Le rapport prévoyait ainsi la nécessité de recruter 93 000 postes sur la période 2020-2024 tout en soulignant que l’attractivité de ces métiers était (et demeure) très dégradée. Les sources de ce manque d’attractivité sont largement connues. Tout d’abord, il faut souligner la faible rémunération de ces métiers, point sur lequel le Ségur de la santé a voulu mettre l’accent. Mais il faut aussi noter des conditions d’exercice souvent très difficiles qui favorisent les accidents du travail et les maladies professionnelles. Cette sinistralité est trois fois supérieure à la moyenne nationale tous métiers confondus. De plus, les EHPAD souffrent d’une image négative, tant du fait de l’accroissement de l’âge moyen des résidents (l’entrée en EHPAD est de plus en plus tardive, et souvent contrainte par la perte d’autonomie) que de l’image d’une institution qui contraint et restreint la liberté de ses résidents (cf la suspension de l’interdiction générale et absolue de sortie des résidents d’EHPAD par le Conseil d’État en mars 2021).

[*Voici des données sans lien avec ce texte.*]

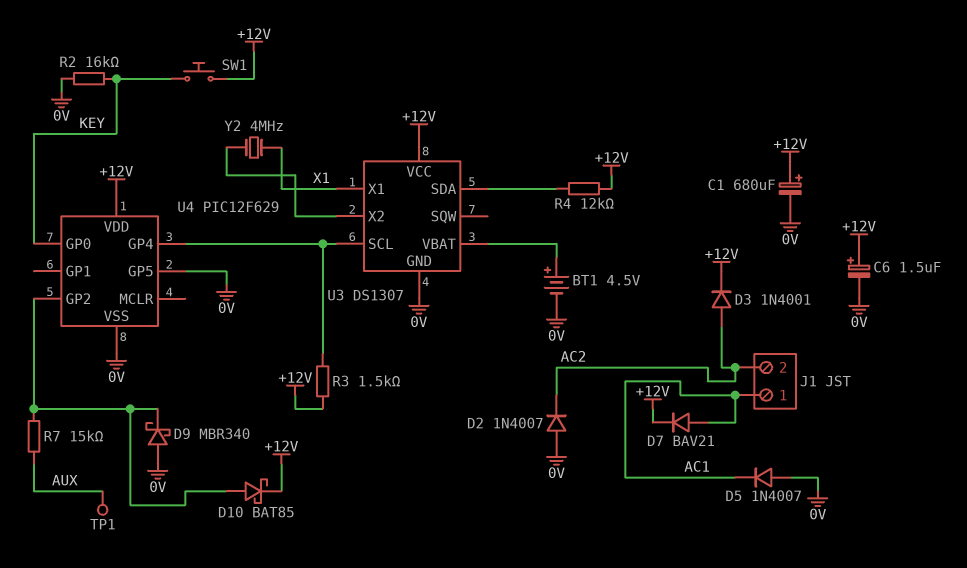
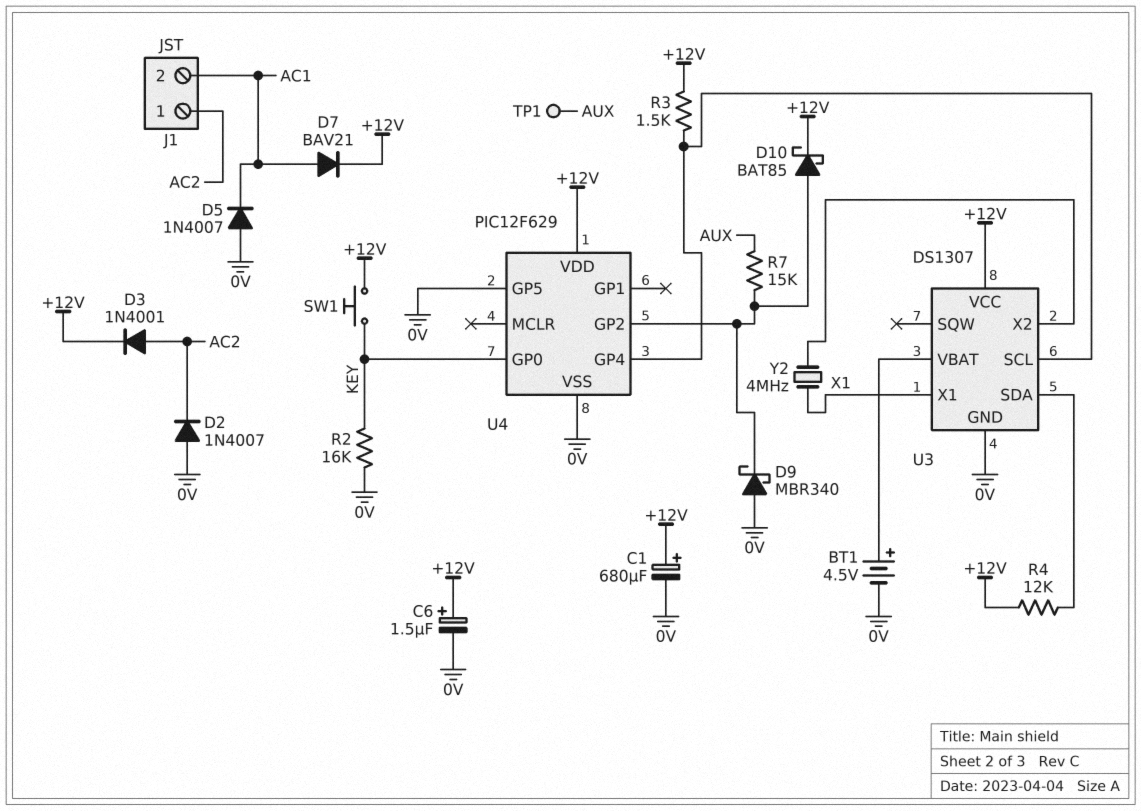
J1 pin 1: AC1 -> AC2
J1 pin 2: AC2 -> AC1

Du recrutement à la formation
Des éléments de réponse à ces problématiques ont été avancés : revalorisation des salaires suite au Ségur de la santé, campagne de recrutement urgente et massive de personnes « hors du secteur qui s’ouvre à tous les demandeurs d’emploi »**. Ces actions sont bienvenues mais ne règlent que partiellement l’élément central du problème à savoir des conditions d’exercice difficiles associées à une perte d’attractivité de ces métiers. Alors, augmenter le nombre de professionnels est un élément de réponse qui va permettre d’alléger une partie de la tension qui pèse sur les soignants mais un recrutement massif de personnels peu formés ne permettra pas de réduire les accidents du travail, d’améliorer la qualité des soins et la capacité des agents à appréhender leur métier de manière sereine.
Or la formation peut être une solution pour répondre à ces problématiques. C’est d’ailleurs un élément essentiel des recommandations faites au pouvoirs publics (rapports Libault 2019, El Khomri 2019 mais aussi dans les axes de travail de la mission Laforcade 2021). En effet, il existe aujourd’hui une forte hétérogénéité des formations en lien avec l’accompagnement des personnes âgées en France : formation interne par des EHPAD constitués en organismes de formation, diplômes nationaux où l’option « accompagnement des personnes vieillissantes » est souvent choisie par défaut, absence de parcours de formation identifiés au-delà du niveau CAP (RNCP III). Il semble donc essentiel de structurer un véritable parcours de formation préparant aux métiers de l’accompagnement des personnes âgées. Cette restructuration doit se baser sur une analyse précise des besoins du terrain pour construire une offre de formation qui réponde au mieux aux attentes des professionnels mais aussi et surtout des personnes accompagnées. Ceci conduirait sans nul doute à un accompagnement de qualité dans de bonnes conditions de travail et à une baisse de la sinistralité de ce secteur. Et ainsi véritablement, « revaloriser ceux qui soignent ».
*parmi les métiers non saisonniers.
** Circulaire interministérielle du 9 octobre 2020 relative à la mise en place d’une campagne de recrutement d’urgence sur les métiers du grand âge.